Partnership to Encourage the Next Century’s Urban Leaders

This public-private partnership, based at the Financial Research and Advisory Committee, provides consultants to LSCs that are choosing new principals. So far this school year, PENCUL has ushered 14 LSCs through the initial steps—five councils chose not to renew their principals contracts, and nine have principals who are retiring. PENCUL says it is aware of about 14 principals who plan to retire in June.

LSCs receiving help from PENCUL first set school improvement priorities and then match those priorities with nine key “competencies” PENCUL has identified in effective leaders.

“They were a really good organizing factor,” says Larry Murphy, Gray Elementary’s council chair. “If we had started on our own, we would have started with 100 [competencies].”

PENCUL also helps councils write interview questions and even role-play interviews. But “they don’t try to influence you in your principal selection,” Murphy notes. “They step out when you start talking about who you want to interview.”

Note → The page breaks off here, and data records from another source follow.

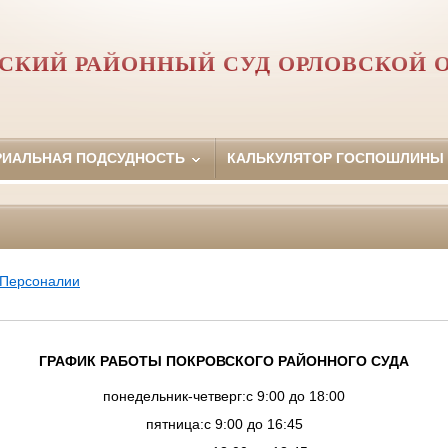
СКИЙ РАЙОННЫЙ СУД ОРЛОВCКОЙ 
РИАЛЬНАЯ ПОДСУДНОСТЬ
КАЛЬКУЛЯТОР ГОСПОШЛИНЫ
Персоналии
ГРАФИК РАБОТЫ ПОКРОВСКОГО РАЙОННОГО СУДА
понедельник-четверг:с 9:00 до 18:00
пятница:с 9:00 до 16:45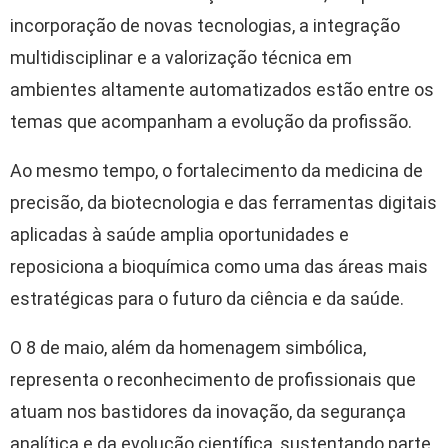
incorporação de novas tecnologias, a integração
multidisciplinar e a valorização técnica em
ambientes altamente automatizados estão entre os
temas que acompanham a evolução da profissão.
Ao mesmo tempo, o fortalecimento da medicina de
precisão, da biotecnologia e das ferramentas digitais
aplicadas à saúde amplia oportunidades e
reposiciona a bioquímica como uma das áreas mais
estratégicas para o futuro da ciência e da saúde.
O 8 de maio, além da homenagem simbólica,
representa o reconhecimento de profissionais que
atuam nos bastidores da inovação, da segurança
analítica e da evolução científica, sustentando parte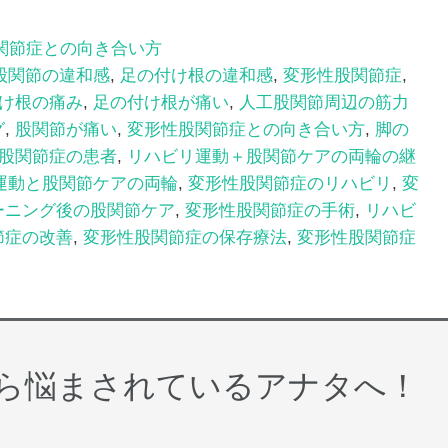
関節症との向き合い方
股関節の違和感
,
足の付け根の違和感
,
変形性股関節症
,
け根の痛み
,
足の付け根が痛い
,
人工股関節周辺の筋力
グ
,
股関節が痛い
,
変形性股関節症との向き合い方
,
脚の
股関節症の患者
,
リハビリ運動＋股関節ケアの両輪の継
運動と股関節ケアの両輪
,
変形性股関節症のリハビリ
,
変
ーニング後の股関節ケア
,
変形性股関節症の手術
,
リハビ
節症の改善
,
変形性股関節症の保存療法
,
変形性股関節症
ら悩まされているアナタへ！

PENCUL also runs an assessment center for aspiring principals who want to learn their strengths and weaknesses and market themselves to local school councils. Participants are invited to add their assessment results to a data bank, and LSCs may request reports on candidates that best match their hiring priorities. So far, 250 aspiring principals have gone through the assessment center, and another 25 are scheduled this spring. The database currently holds information on 180 candidates.

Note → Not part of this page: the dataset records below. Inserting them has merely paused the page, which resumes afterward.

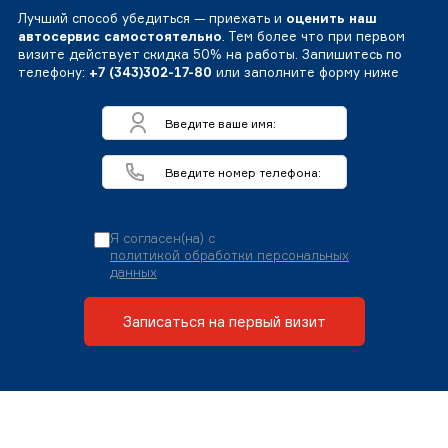
Лучший способ убедиться — приехать и
оценить наш
автосервис самостоятельно
. Тем более что при первом
визите действует скидка 50% на работы. Запишитесь по
телефону:
+7 (343)302-17-80
или заполните форму ниже
Я согласен(на) с
политикой обработки персональных
данных
Записаться на первый визит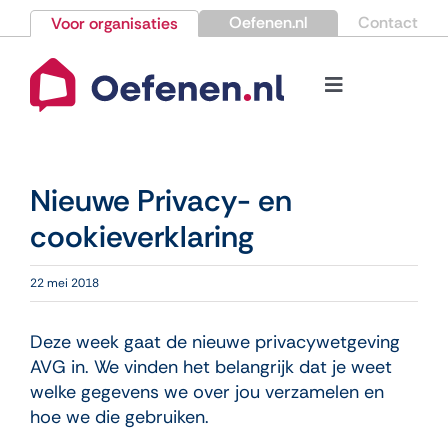
Ga
Oefenen.nl
Contact
Voor organisaties
naar
inhoud
Toggle
Navigation
Bestellen
Nieuwe Privacy- en
Nieuws
cookieverklaring
Kennisbank
22 mei 2018
Over Oefenen.nl
Deze week gaat de nieuwe privacywetgeving
AVG in. We vinden het belangrijk dat je weet
welke gegevens we over jou verzamelen en
Contact
hoe we die gebruiken.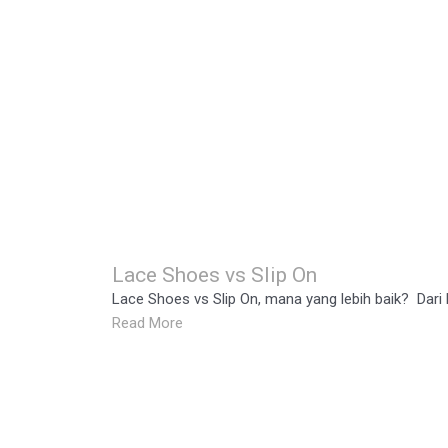
Lace Shoes vs Slip On
Lace Shoes vs Slip On, mana yang lebih baik? Dari 
Read More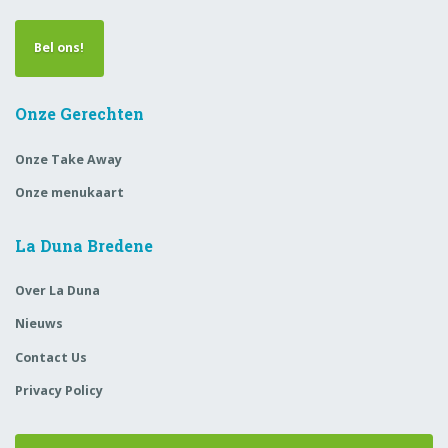
Bel ons!
Onze Gerechten
Onze Take Away
Onze menukaart
La Duna Bredene
Over La Duna
Nieuws
Contact Us
Privacy Policy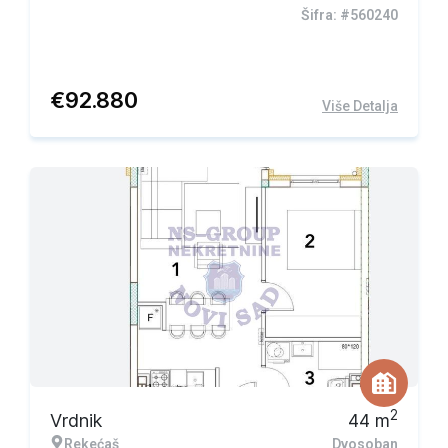
Šifra: #560240
€
92.880
Više Detalja
2
Vrdnik
44
m
Rekećaš
Dvosoban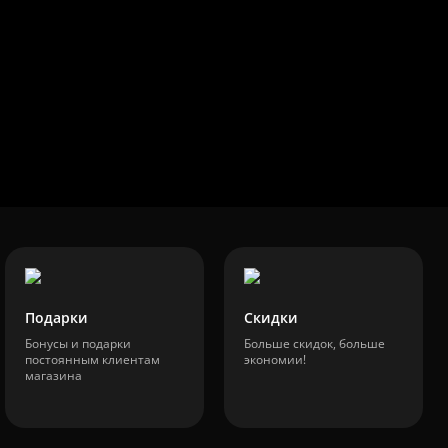
Подарки
Скидки
Бонусы и подарки
Больше скидок, больше
постоянным клиентам
экономии!
магазина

Leadership Academy: An urban Network for Chicago

Eight of the 36 participants in this principal training program, based at Northwestern University, have had their board-paid internships extended from one semester to a full year at the request of their host principals, reports Albert Bertani of the Chicago Principals and Administrators Association. Seven of the eight are serving as associate principals in high schools on probation.

A number of other LAUNCH graduates have moved up the career ladder. The LSC at Clinton Elementary hired Teresa Moy, the assistant principal at Alcott Elementary, who served her LAUNCH internship as an associate at Corliss High.

In addition, six teachers who participated in LAUNCH have moved into administrative positions, and two assistant principals have moved to larger elementary schools, says Bertani.

Marie Leaner, vice-chair of the Jahn Elementary LSC, attended a job fair LAUNCH held in January for its “graduates. With LAUNCH,” she says, “you know what a person’s training and development is. [But] you could be an excellent candidate going through LAUNCH but not necessarily match the qualities we need in our school.”

Brian Cash, chair of Chappell Elementary LSC, says his council was looking for candidates with more experience. “It’s a fairly new group, and it seems their first lot of graduates doesn’t have any administrative experience. Our committee felt it was more important to have a track record. Maybe in another four years, we’ll be willing to look at LAUNCH more.”

Principal Review Board

Principal candidates must have their credentials, including board-required training, verified by the Principal Review Board (PRB), which is based at Roosevelt University. Excluding current principals, the PRB has approved 375 candidates, according to consultant Al Bennett.